Stabosz's entire letter to the board can be read at the following web link:
Moreover, in the board letter, Stabosz documents what he calls a pattern of behavior on the part of the CEO, providing 3 examples in which Stabosz accuses the CEO of "pocketing" bids and/or expressions of interest in purchasing the company, over the years. "While I can't purport to being aware of every example," Stabosz stated, "I have talked to a number of parties, who were interested in buying the company, and who, without exception, told me that they simply couldn't 'get past' Mark Goldstein, and that Goldstein otherwise 'blew them off.' Not one of these parties told me that they had been passed on to an independent board member, or a special committee of the board," Stabosz ruefully noted. "It was their impression that Goldstein was overseeing corporate M&A, with little or no board oversight. Even more alarmingly, based on some of the ludicrous 'fantasy values' that Goldstein was coming up with for the company ($100 million+), these M&A players generally believed that Goldstein's primary purpose was to allow him to maintain his paid employment position with the company, and SABOTAGE any sale of the company, regardless of the premium."
Stabosz continued, "With Scott's Liquid Gold's having recently closed on a major real estate sale, the company is now in the enviable position of having a clean balance sheet, with $3.3 million in cash, and no debt.
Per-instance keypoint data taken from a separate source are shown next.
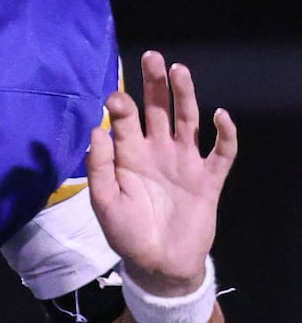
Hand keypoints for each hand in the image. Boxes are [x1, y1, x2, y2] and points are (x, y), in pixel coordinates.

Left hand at [85, 51, 236, 295]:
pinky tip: (220, 115)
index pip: (125, 120)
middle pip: (157, 109)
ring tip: (180, 71)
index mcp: (129, 155)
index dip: (121, 105)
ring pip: (187, 121)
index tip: (116, 96)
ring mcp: (184, 163)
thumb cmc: (126, 233)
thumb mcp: (105, 202)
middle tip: (153, 57)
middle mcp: (157, 151)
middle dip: (154, 84)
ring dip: (185, 96)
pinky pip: (222, 153)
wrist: (159, 265)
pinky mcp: (209, 180)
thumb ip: (100, 167)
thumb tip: (96, 130)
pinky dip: (225, 134)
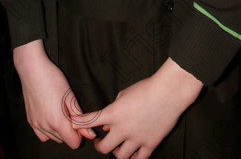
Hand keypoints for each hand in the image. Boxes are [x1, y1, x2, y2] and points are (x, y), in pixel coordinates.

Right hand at [13, 40, 95, 147]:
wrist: (32, 69)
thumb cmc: (53, 79)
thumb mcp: (70, 97)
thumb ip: (81, 118)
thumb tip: (90, 134)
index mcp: (58, 122)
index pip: (74, 143)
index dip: (79, 133)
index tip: (77, 120)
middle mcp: (46, 126)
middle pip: (64, 140)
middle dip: (69, 130)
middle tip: (67, 111)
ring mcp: (36, 124)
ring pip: (53, 138)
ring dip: (59, 130)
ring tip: (58, 111)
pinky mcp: (30, 121)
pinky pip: (42, 135)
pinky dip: (48, 130)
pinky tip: (49, 116)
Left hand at [71, 58, 202, 158]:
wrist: (168, 93)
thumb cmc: (146, 88)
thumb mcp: (124, 94)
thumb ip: (113, 109)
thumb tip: (108, 125)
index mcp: (114, 113)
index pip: (90, 121)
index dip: (79, 123)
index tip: (72, 124)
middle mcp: (123, 129)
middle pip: (104, 148)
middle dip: (100, 146)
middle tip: (100, 142)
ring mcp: (137, 139)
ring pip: (120, 157)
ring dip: (116, 152)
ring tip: (118, 147)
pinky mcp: (150, 144)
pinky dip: (133, 158)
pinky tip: (132, 154)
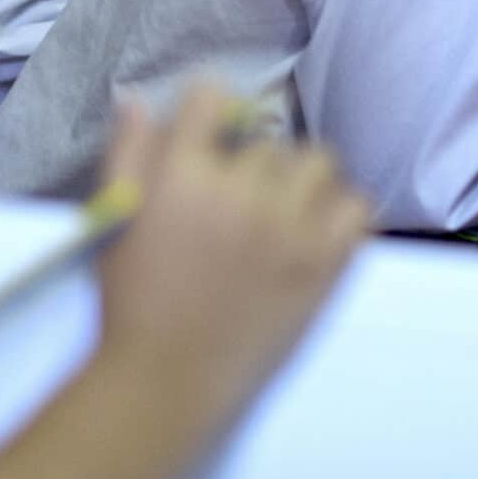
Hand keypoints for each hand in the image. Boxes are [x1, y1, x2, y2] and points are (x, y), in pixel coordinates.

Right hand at [94, 86, 369, 432]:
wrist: (168, 382)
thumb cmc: (135, 302)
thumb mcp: (119, 219)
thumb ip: (129, 152)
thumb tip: (139, 97)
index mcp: (183, 176)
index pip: (212, 98)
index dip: (213, 113)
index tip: (214, 139)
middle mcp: (242, 192)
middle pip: (269, 141)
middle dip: (254, 166)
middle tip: (241, 204)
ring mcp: (290, 226)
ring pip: (319, 163)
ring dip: (302, 182)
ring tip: (283, 214)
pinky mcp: (325, 262)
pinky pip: (358, 207)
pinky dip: (342, 213)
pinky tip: (316, 234)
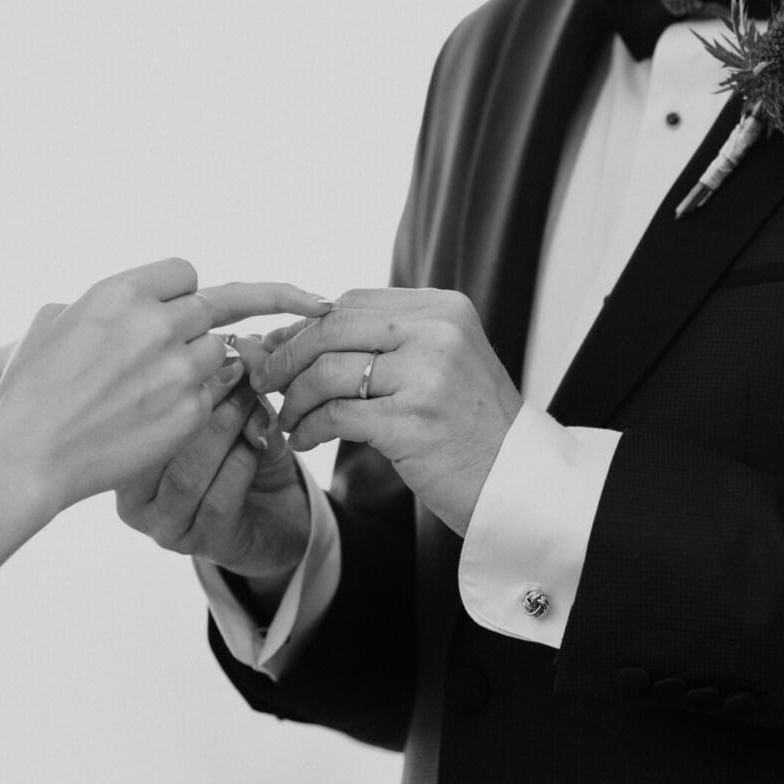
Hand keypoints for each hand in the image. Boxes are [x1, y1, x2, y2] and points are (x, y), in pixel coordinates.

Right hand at [0, 260, 328, 512]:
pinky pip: (214, 398)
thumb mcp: (54, 323)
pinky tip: (163, 421)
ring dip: (207, 368)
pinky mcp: (190, 412)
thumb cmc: (29, 390)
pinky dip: (201, 407)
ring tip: (165, 392)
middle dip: (235, 315)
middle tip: (299, 308)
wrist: (29, 454)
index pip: (185, 272)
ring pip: (223, 354)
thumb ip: (98, 304)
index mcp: (120, 292)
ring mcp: (177, 369)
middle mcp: (156, 323)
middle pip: (219, 305)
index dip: (181, 290)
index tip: (185, 304)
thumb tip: (119, 303)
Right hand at [115, 335, 310, 584]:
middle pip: (158, 445)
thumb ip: (230, 379)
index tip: (211, 352)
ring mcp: (165, 526)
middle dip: (202, 403)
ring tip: (250, 402)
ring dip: (224, 432)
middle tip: (237, 374)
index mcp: (123, 460)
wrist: (277, 514)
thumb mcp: (232, 410)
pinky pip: (219, 501)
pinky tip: (258, 442)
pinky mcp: (202, 545)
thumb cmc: (240, 456)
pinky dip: (242, 464)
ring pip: (187, 475)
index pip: (134, 419)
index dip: (175, 381)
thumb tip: (244, 341)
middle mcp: (134, 499)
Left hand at [254, 289, 520, 537]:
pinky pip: (335, 415)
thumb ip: (377, 341)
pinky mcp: (412, 423)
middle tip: (267, 382)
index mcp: (444, 309)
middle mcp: (438, 333)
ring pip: (327, 372)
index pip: (352, 301)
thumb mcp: (435, 363)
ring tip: (287, 417)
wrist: (516, 482)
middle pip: (333, 328)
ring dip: (295, 398)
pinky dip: (308, 428)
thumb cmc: (467, 424)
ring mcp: (428, 377)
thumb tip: (288, 333)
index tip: (278, 349)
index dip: (306, 324)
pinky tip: (302, 439)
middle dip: (288, 356)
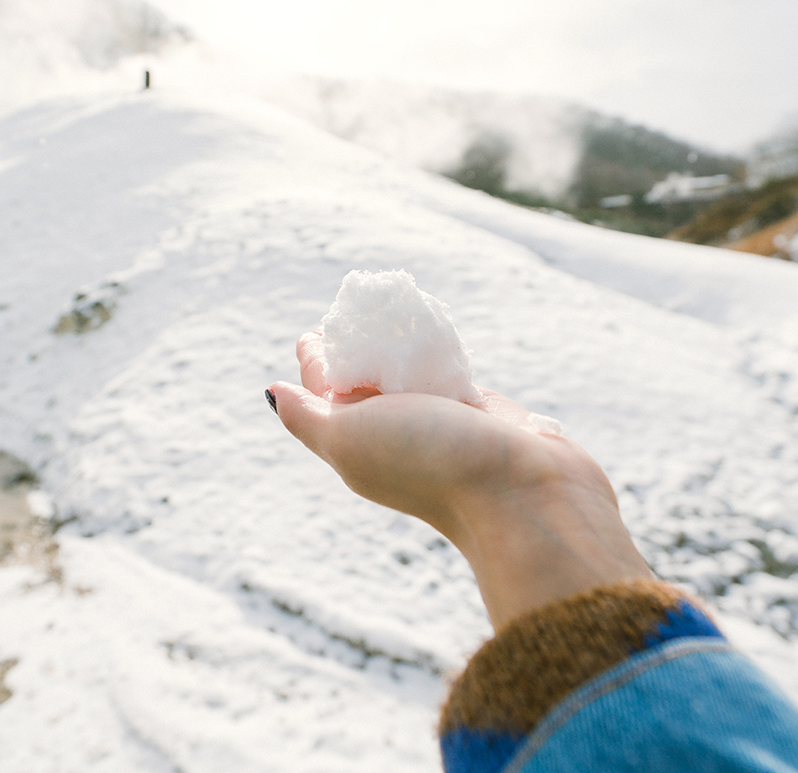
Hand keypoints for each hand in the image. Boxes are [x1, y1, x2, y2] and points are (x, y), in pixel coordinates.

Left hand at [269, 332, 652, 629]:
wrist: (524, 491)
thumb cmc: (429, 462)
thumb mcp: (348, 438)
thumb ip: (308, 417)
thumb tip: (273, 392)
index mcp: (353, 440)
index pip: (322, 390)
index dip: (316, 356)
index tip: (319, 326)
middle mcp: (392, 431)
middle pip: (363, 378)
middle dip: (356, 345)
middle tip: (358, 307)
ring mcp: (436, 420)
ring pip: (407, 372)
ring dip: (398, 344)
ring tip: (393, 309)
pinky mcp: (476, 410)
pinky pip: (448, 370)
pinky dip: (438, 348)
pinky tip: (436, 327)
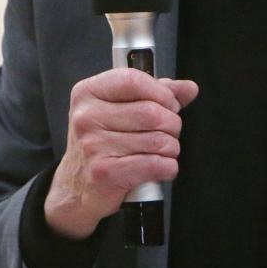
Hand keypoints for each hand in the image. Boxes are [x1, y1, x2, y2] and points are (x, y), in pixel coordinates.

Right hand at [44, 69, 198, 238]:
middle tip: (166, 133)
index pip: (134, 80)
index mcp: (88, 93)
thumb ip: (156, 93)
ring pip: (159, 140)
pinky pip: (155, 164)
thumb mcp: (121, 109)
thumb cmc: (102, 144)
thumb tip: (188, 88)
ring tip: (160, 152)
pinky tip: (159, 167)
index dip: (162, 93)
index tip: (169, 104)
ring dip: (171, 149)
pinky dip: (167, 167)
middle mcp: (86, 117)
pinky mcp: (104, 173)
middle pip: (152, 112)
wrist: (78, 187)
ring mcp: (93, 145)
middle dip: (172, 125)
The company is, therefore, in my view, ripe for a sale. This is an opportunity to maximize value for all shareholders, which explains my proposal at the upcoming annual meeting. I hasten to remind the board members that, if they should continue to turn a 'blind eye,' in contravention of their moral and fiduciary obligations, and let a nakedly self-interested CEO dispense, of his own accord, with firm offers to buy the company, or credible expressions of interest that may offer shareholders a sizable takeover premium, the board will be subject to a breach of fiduciary duty lawsuit," Stabosz warned.
"The compelling question remains," Stabosz noted, "after experiencing year after year of outside shareholder pain, resentment, and suffering, and wanton destruction of shareholder value, at the hands of a dysfunctionally insular, nominally public, family run company, will the board finally step in, get off its duff, and fulfill its fiduciary duty, giving all SLGD shareholders a 'way out,' whether through a sale of the company, a going private transaction, or a self-tender? With knowledge that the world is watching, let us hope the answer is a resounding 'yes,'" Stabosz concluded.